> The problem
The answer must be every line from the entries below that contains "والساحلية".

(Page images and extracted text)
────

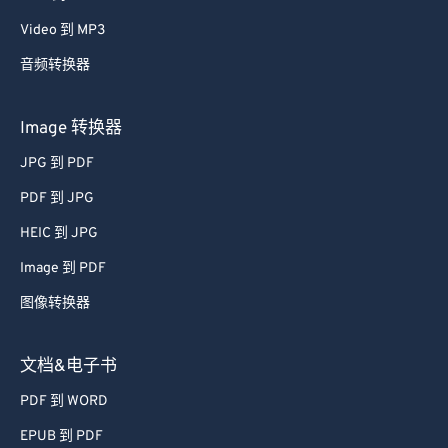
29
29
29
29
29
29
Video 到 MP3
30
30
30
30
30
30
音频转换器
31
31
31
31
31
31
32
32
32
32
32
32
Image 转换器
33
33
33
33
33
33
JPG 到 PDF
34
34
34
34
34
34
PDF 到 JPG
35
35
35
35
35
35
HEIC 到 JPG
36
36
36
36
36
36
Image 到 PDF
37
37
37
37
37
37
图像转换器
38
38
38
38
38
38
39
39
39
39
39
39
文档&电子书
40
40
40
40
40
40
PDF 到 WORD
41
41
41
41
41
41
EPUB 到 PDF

────

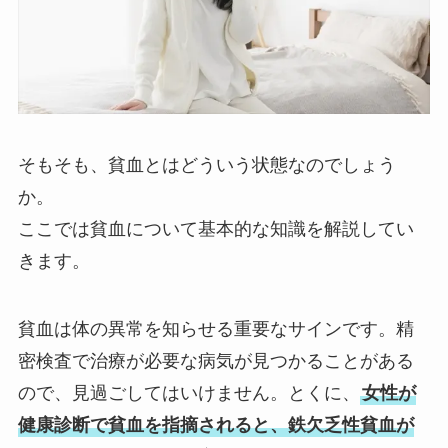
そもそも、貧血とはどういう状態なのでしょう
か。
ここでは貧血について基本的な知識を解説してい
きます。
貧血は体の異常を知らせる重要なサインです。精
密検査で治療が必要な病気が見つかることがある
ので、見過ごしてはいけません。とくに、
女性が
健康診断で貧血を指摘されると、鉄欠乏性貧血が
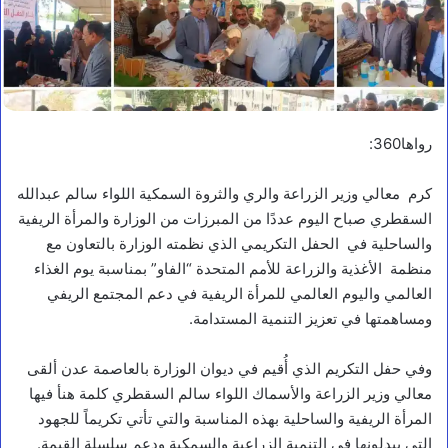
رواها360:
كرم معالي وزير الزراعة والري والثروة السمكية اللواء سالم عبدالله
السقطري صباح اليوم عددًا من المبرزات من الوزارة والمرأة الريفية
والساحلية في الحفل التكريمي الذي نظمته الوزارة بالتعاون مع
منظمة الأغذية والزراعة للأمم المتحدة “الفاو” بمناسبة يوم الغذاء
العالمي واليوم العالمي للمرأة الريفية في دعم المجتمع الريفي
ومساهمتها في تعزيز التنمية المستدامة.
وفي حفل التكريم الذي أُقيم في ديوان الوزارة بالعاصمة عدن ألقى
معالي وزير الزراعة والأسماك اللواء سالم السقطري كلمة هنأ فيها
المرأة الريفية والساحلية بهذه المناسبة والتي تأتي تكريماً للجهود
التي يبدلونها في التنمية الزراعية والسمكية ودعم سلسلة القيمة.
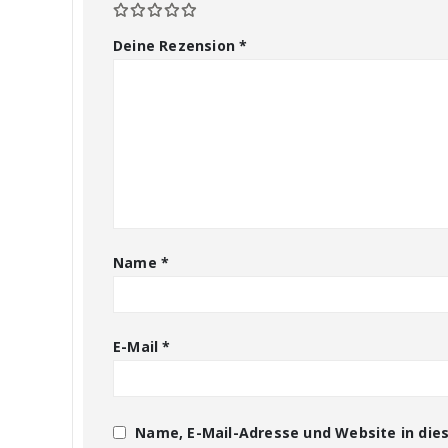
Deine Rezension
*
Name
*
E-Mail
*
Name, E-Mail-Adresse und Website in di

────

> Solution
والساحلية في الحفل التكريمي الذي نظمته الوزارة بالتعاون مع
المرأة الريفية والساحلية بهذه المناسبة والتي تأتي تكريماً للجهود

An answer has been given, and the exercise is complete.